In a statement on Thurs., Jamaica's Minister of Labour and Social Security Karl Samuda said a six-person team would travel to Canada to observe conditions and "provide a report to the Minister".
The Canadian govt. has sat idle watching this human rights disaster unfold. Nobody should be abused and forced into unsafe living and working conditions. With staggering numbers of injuries and deaths, coupled with the lack of rights given to them, it's time the govt. offers these workers permanent resident status.
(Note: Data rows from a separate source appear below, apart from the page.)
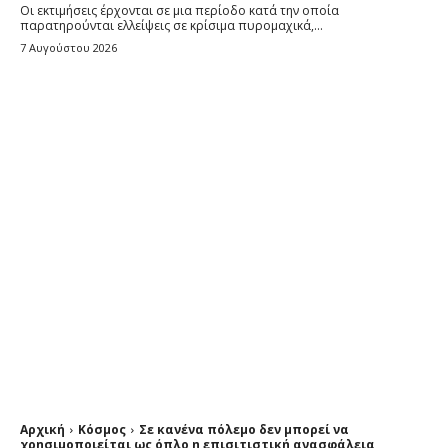
Οι εκτιμήσεις έρχονται σε μια περίοδο κατά την οποία
παρατηρούνται ελλείψεις σε κρίσιμα πυρομαχικά,...
7 Αυγούστου 2026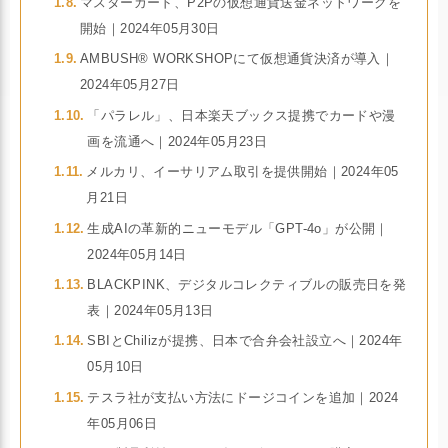
マスターカード、P2Pの仮想通貨送金ネットワークを
開始｜2024年05月30日
AMBUSH®︎ WORKSHOPにて仮想通貨決済が導入｜
2024年05月27日
「パラレル」、日本楽天ブックス提携でカードや漫
画を流通へ｜2024年05月23日
メルカリ、イーサリアム取引を提供開始｜2024年05
月21日
生成AIの革新的ニューモデル「GPT-4o」が公開｜
2024年05月14日
BLACKPINK、デジタルコレクティブルの販売日を発
表｜2024年05月13日
SBIとChilizが提携、日本で合弁会社設立へ｜2024年
05月10日
テスラ社が支払い方法にドージコインを追加｜2024
年05月06日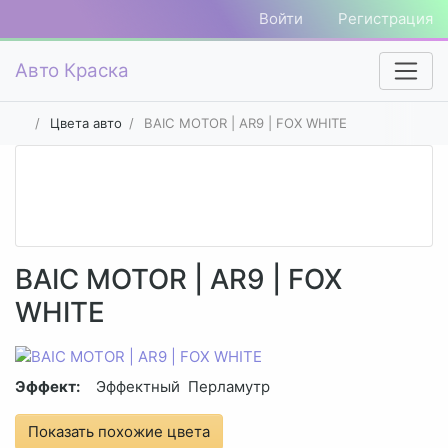
Войти
Регистрация
Авто Краска
Цвета авто
BAIC MOTOR | AR9 | FOX WHITE
BAIC MOTOR | AR9 | FOX
WHITE
Эффект:
Эффектный
Перламутр
Показать похожие цвета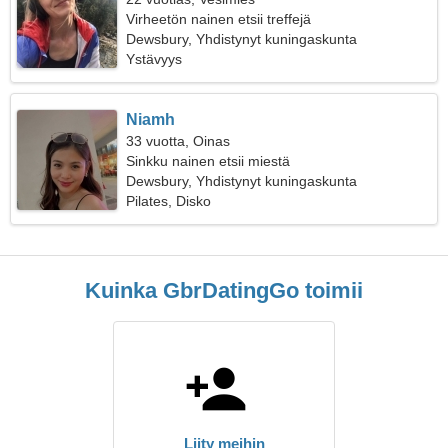
Virheetön nainen etsii treffejä
Dewsbury, Yhdistynyt kuningaskunta
Ystävyys
Niamh
33 vuotta, Oinas
Sinkku nainen etsii miestä
Dewsbury, Yhdistynyt kuningaskunta
Pilates, Disko
Kuinka GbrDatingGo toimii
Liity meihin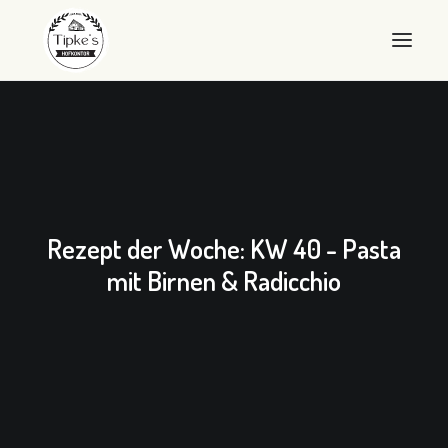
WILLKOMMEN
HOFKONTOR
LANDEIER
Rezept der Woche: KW 40 - Pasta
LANDEIS
mit Birnen & Radicchio
SHOP
ÜBER UNS
QUALITÄT
KONTAKT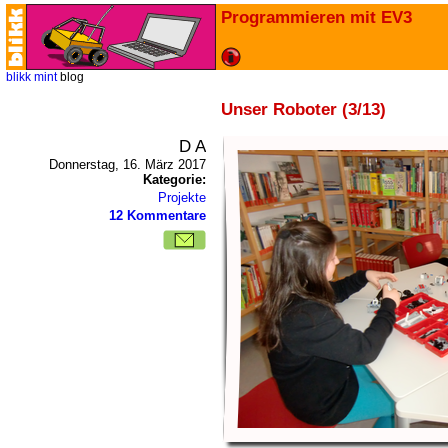
Programmieren mit EV3
blikk
mint
blog
Unser Roboter (3/13)
D A
Donnerstag, 16. März 2017
Kategorie:
Projekte
12 Kommentare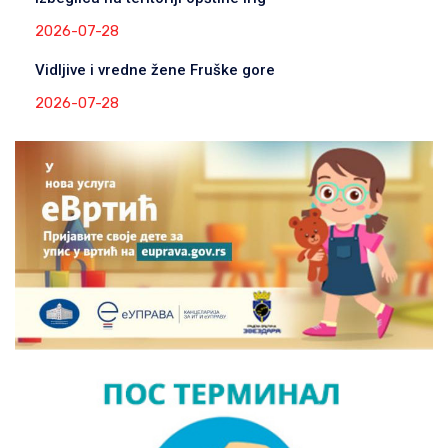
2026-07-28
Vidljive i vredne žene Fruške gore
2026-07-28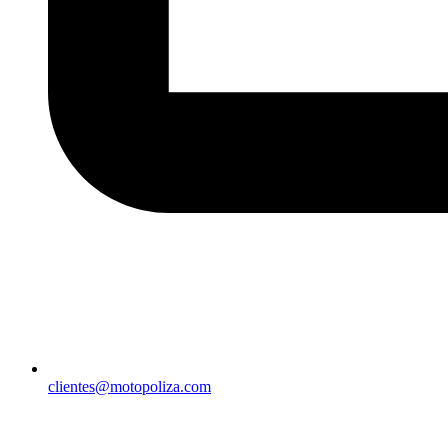
clientes@motopoliza.com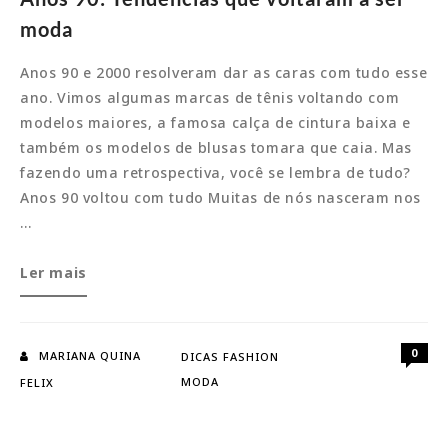
moda
Anos 90 e 2000 resolveram dar as caras com tudo esse
ano. Vimos algumas marcas de tênis voltando com
modelos maiores, a famosa calça de cintura baixa e
também os modelos de blusas tomara que caia. Mas
fazendo uma retrospectiva, você se lembra de tudo?
Anos 90 voltou com tudo Muitas de nós nasceram nos
…
Anos
Ler mais
90:
Tendências
que
0
MARIANA QUINA
DICAS FASHION
voltaram
MODA
FELIX
a
ser
moda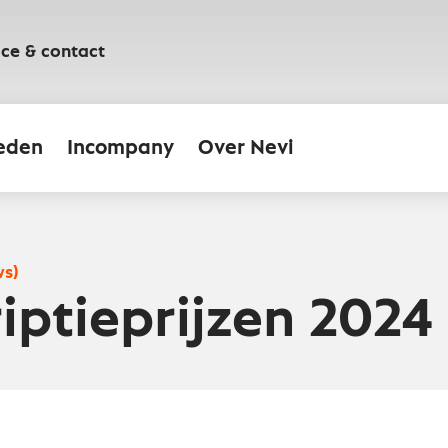
ice & contact
eden
Incompany
Over Nevi
ws)
iptieprijzen 2024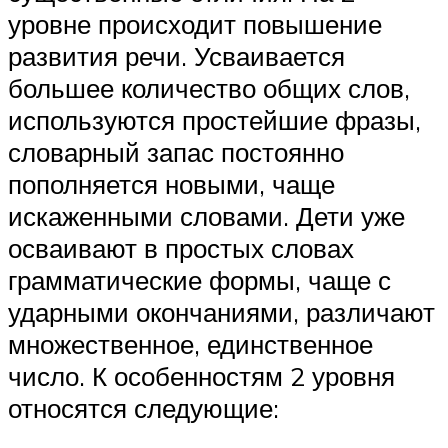
уровне происходит повышение
развития речи. Усваивается
большее количество общих слов,
используются простейшие фразы,
словарный запас постоянно
пополняется новыми, чаще
искаженными словами. Дети уже
осваивают в простых словах
грамматические формы, чаще с
ударными окончаниями, различают
множественное, единственное
число. К особенностям 2 уровня
относятся следующие: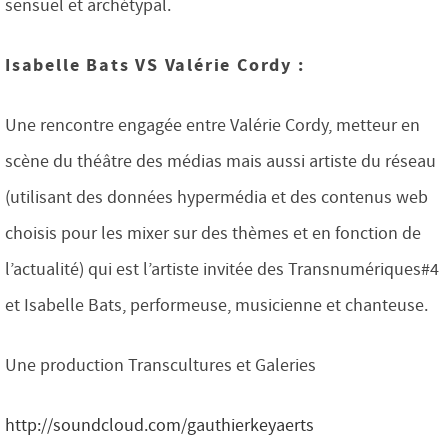
sensuel et archétypal.
Isabelle Bats VS Valérie Cordy :
Une rencontre engagée entre Valérie Cordy, metteur en
scène du théâtre des médias mais aussi artiste du réseau
(utilisant des données hypermédia et des contenus web
choisis pour les mixer sur des thèmes et en fonction de
l’actualité) qui est l’artiste invitée des Transnumériques#4
et Isabelle Bats, performeuse, musicienne et chanteuse.
Une production Transcultures et Galeries
http://soundcloud.com/gauthierkeyaerts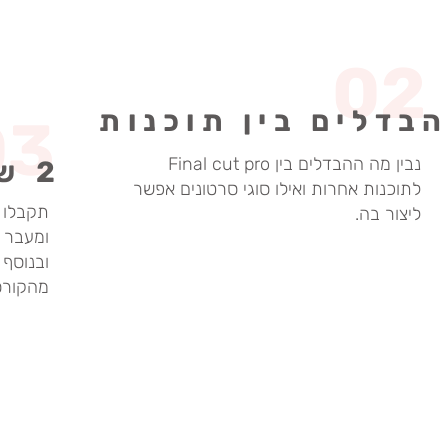
02
בדלים בין תוכנות
03
נבין מה ההבדלים בין Final cut pro
2 שיעורים
לתוכנות אחרות ואילו סוגי סרטונים אפשר
תקבלו ש
ליצור בה.
ומעבר ע
ובנוסף
מהקורס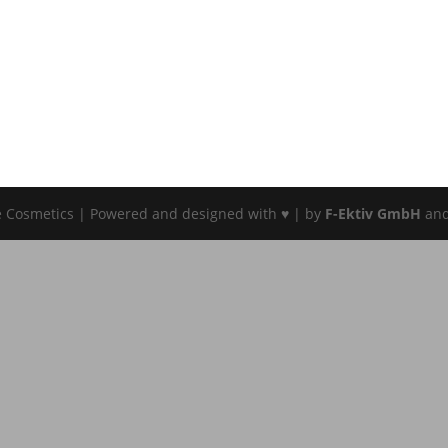
e Cosmetics | Powered and designed with ♥ | by
F-Ektiv GmbH
an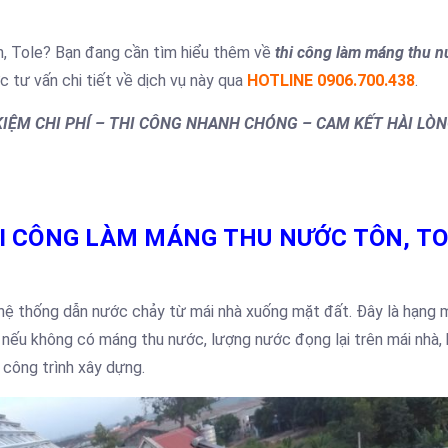
n, Tole? Bạn đang cần tìm hiểu thêm về
thi công làm máng thu n
c tư vấn chi tiết về dịch vụ này qua
HOTLINE 0906.700.438
.
 KIỆM CHI PHÍ – THI CÔNG NHANH CHÓNG – CAM KẾT HÀI LÒN
 CÔNG LÀM MÁNG THU NƯỚC TÔN, TO
hệ thống dẫn nước chảy từ mái nhà xuống mặt đất. Đây là hạng 
ì nếu không có máng thu nước, lượng nước đọng lại trên mái nhà,
 công trình xây dựng.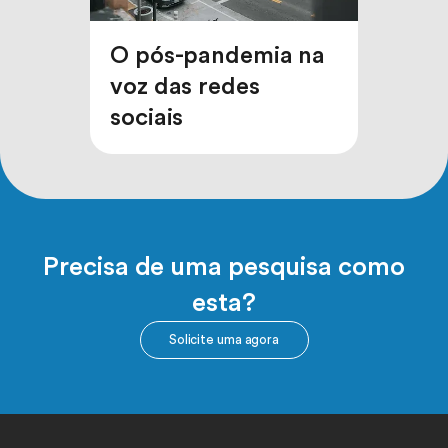
O pós-pandemia na
voz das redes
sociais
Precisa de uma pesquisa como
esta?
Solicite uma agora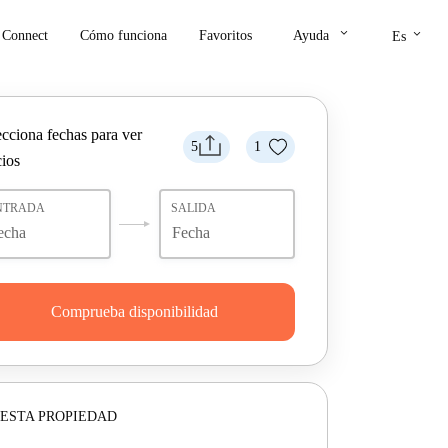
keyboard_arrow_down
keyboard_arrow_down
Connect
Cómo funciona
Favoritos
Ayuda
Es
ecciona fechas para ver
5
1
cios
NTRADA
SALIDA
Comprueba disponibilidad
ESTA PROPIEDAD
Any reports of abuse on certain Canadian farms should be investigated and brought to an end, but the cases are far and few between. Canada's migrant worker programs offer the same rights and privileges to foreign workers as are given to citizens, and most employers follow the law and treat their employees with dignity - those who don't should be shut down and prosecuted.
While Canada must do more, this issue isn't Canada's alone: Jamaica's Ministry of Labor - which has liaised with this program - is also responsible for the well-being of the workers, whose calls for action they've so far ignored. Their recent trip to Canada's farms did nothing to address the concerns brought forward in the letter, but merely offered empty words of encouragement.